Written exercise - Update every entry below by replacing "family" with "Family" and keeping all other text unchanged. Omit the pictures from your answer.

Exercise inputs -
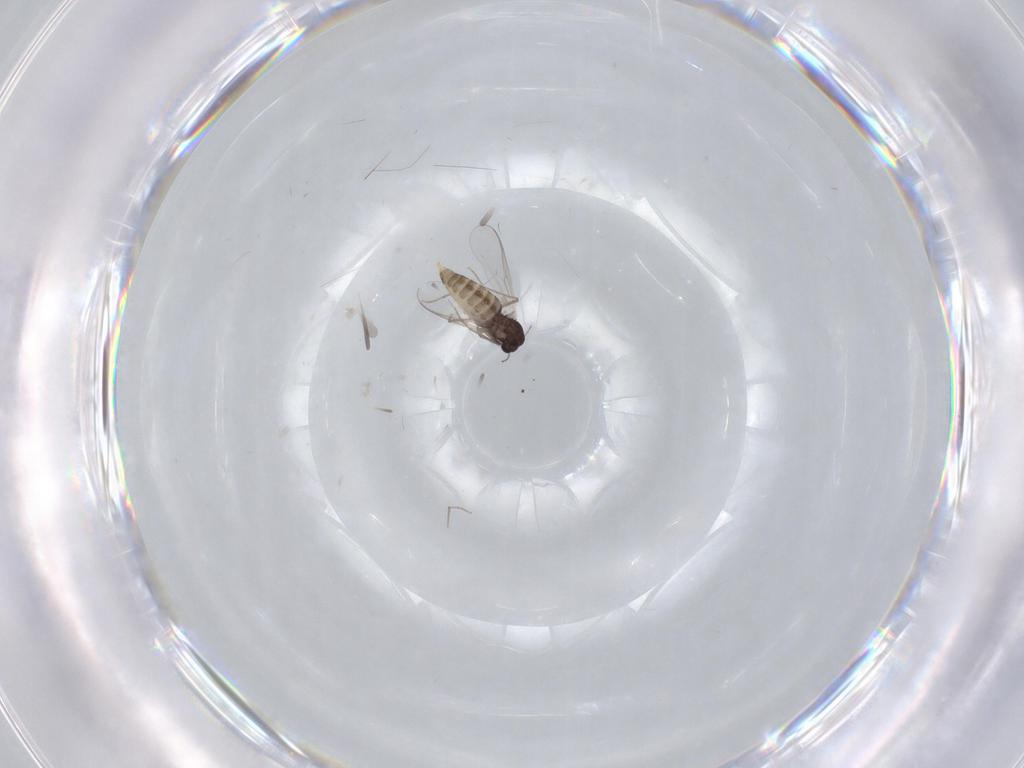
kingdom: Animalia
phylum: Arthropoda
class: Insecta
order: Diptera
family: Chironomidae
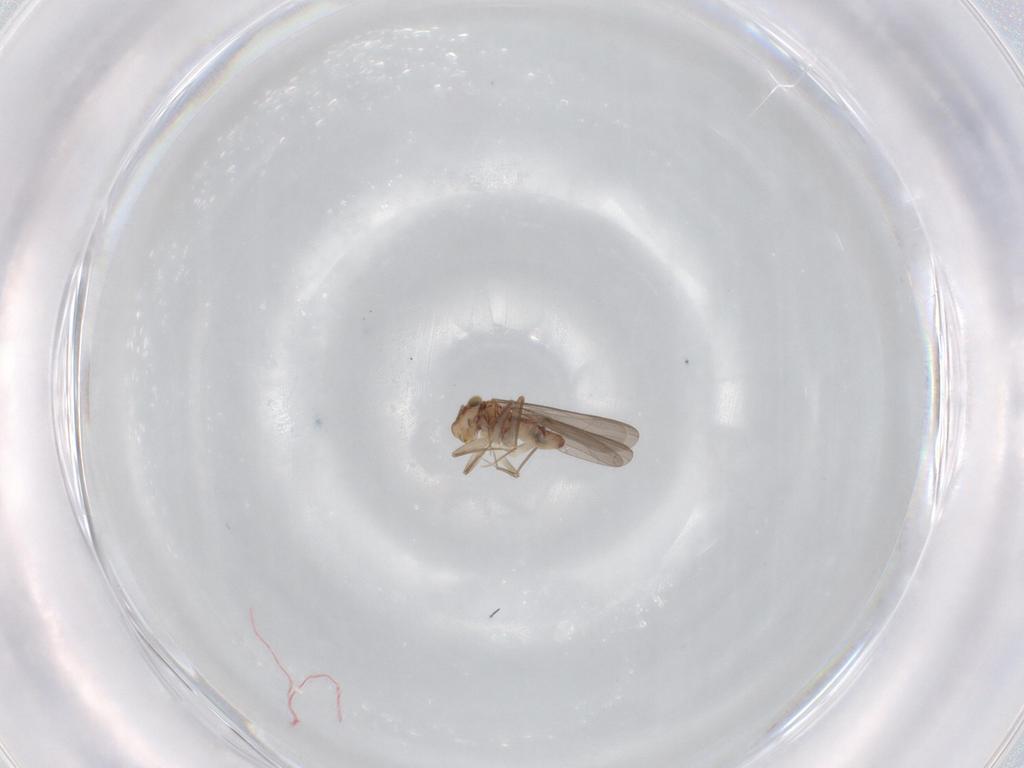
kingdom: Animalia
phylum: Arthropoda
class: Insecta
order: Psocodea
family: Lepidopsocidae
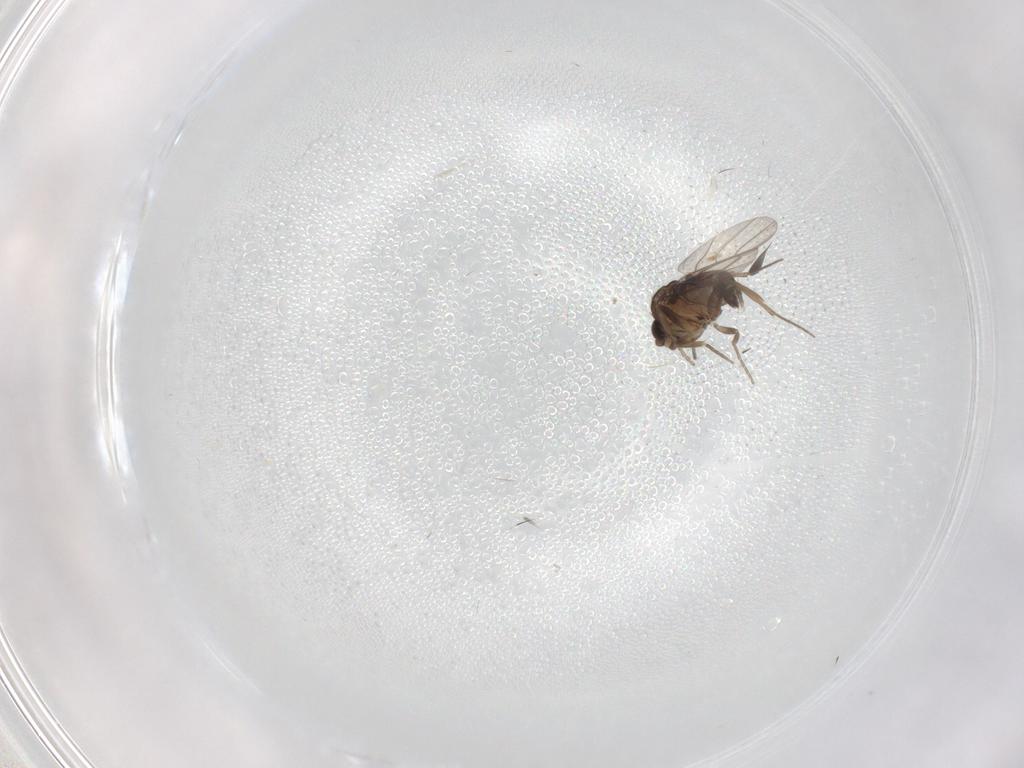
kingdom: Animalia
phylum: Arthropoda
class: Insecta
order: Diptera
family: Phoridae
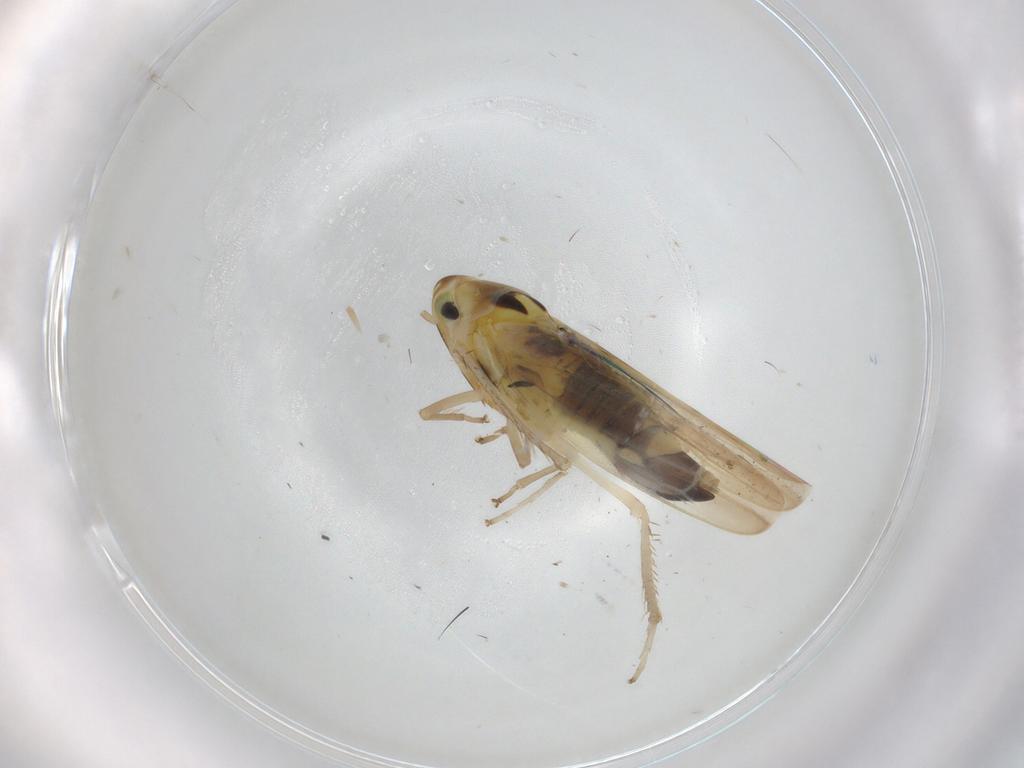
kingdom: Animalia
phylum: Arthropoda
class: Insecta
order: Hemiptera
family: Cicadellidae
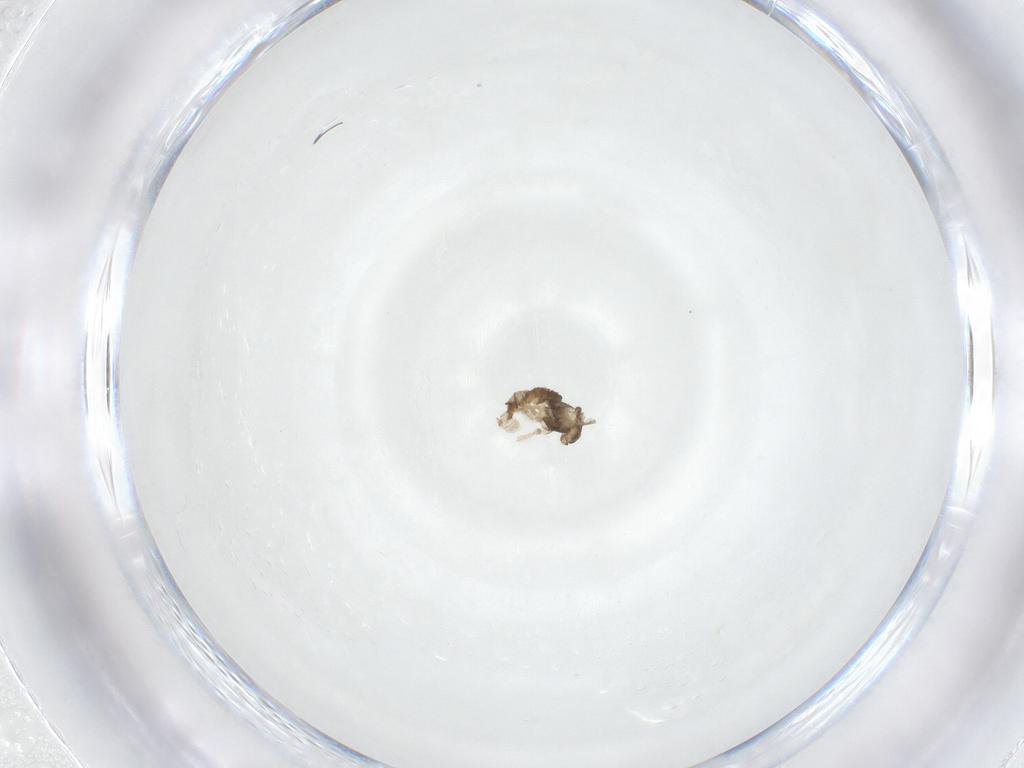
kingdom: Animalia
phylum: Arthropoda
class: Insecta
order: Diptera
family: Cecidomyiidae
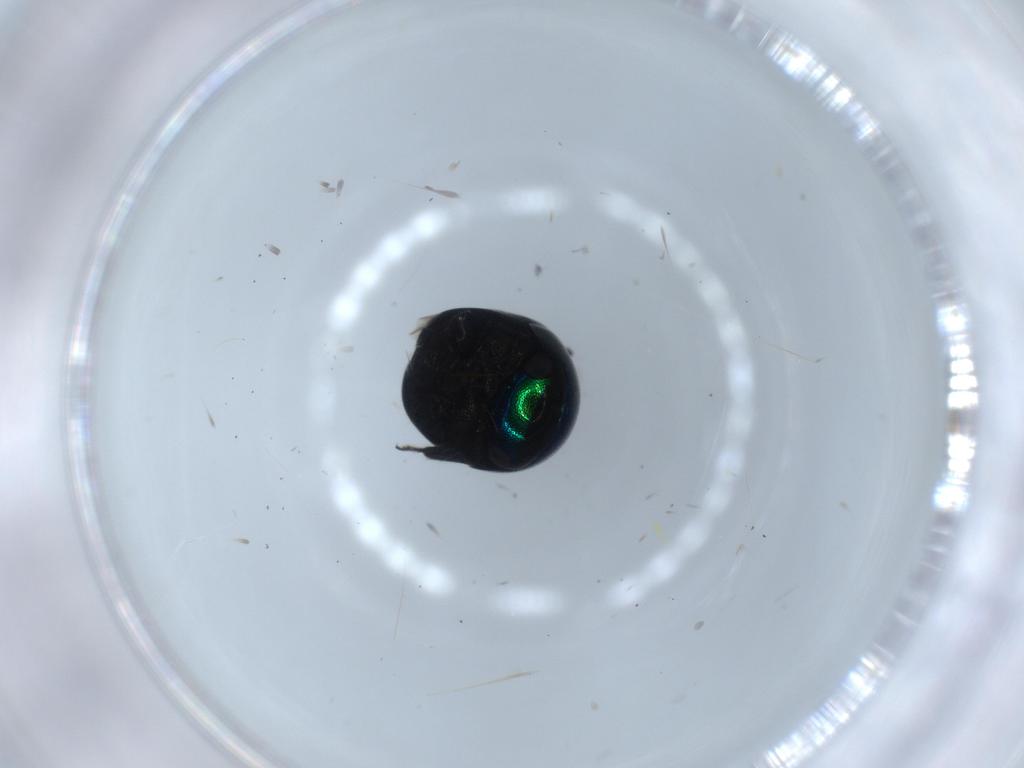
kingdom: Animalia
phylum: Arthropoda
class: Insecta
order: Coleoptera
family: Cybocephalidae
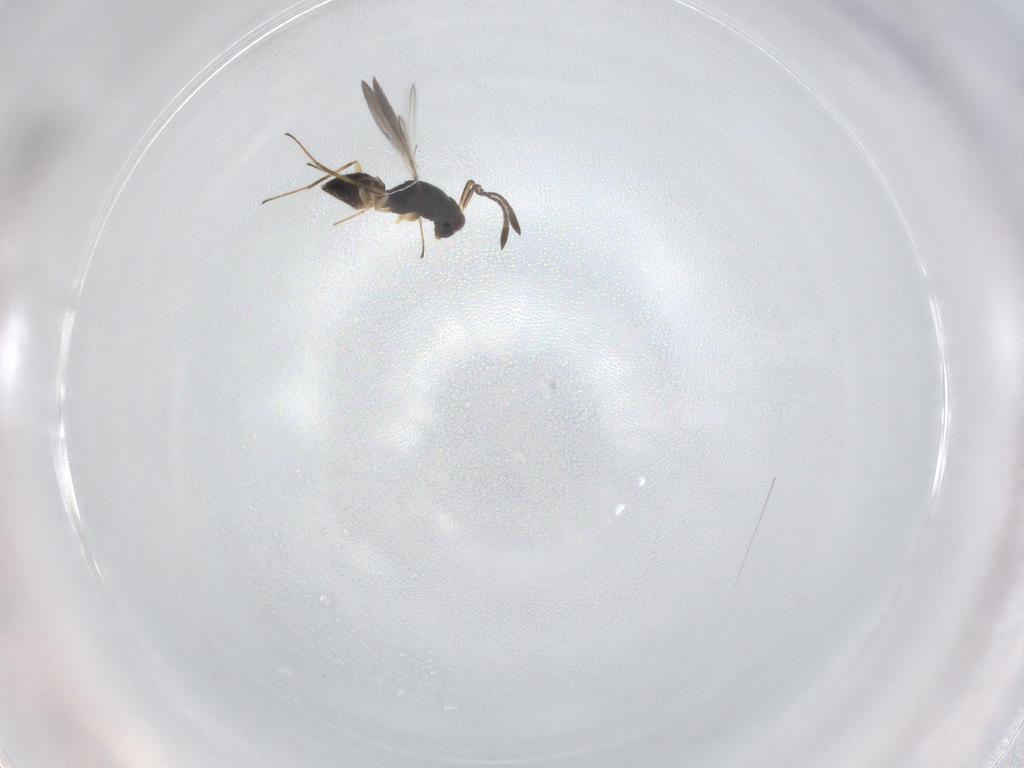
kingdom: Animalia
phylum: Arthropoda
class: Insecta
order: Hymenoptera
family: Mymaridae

Response -
kingdom: Animalia
phylum: Arthropoda
class: Insecta
order: Diptera
Family: Chironomidae
kingdom: Animalia
phylum: Arthropoda
class: Insecta
order: Psocodea
Family: Lepidopsocidae
kingdom: Animalia
phylum: Arthropoda
class: Insecta
order: Diptera
Family: Phoridae
kingdom: Animalia
phylum: Arthropoda
class: Insecta
order: Hemiptera
Family: Cicadellidae
kingdom: Animalia
phylum: Arthropoda
class: Insecta
order: Diptera
Family: Cecidomyiidae
kingdom: Animalia
phylum: Arthropoda
class: Insecta
order: Coleoptera
Family: Cybocephalidae
kingdom: Animalia
phylum: Arthropoda
class: Insecta
order: Hymenoptera
Family: Mymaridae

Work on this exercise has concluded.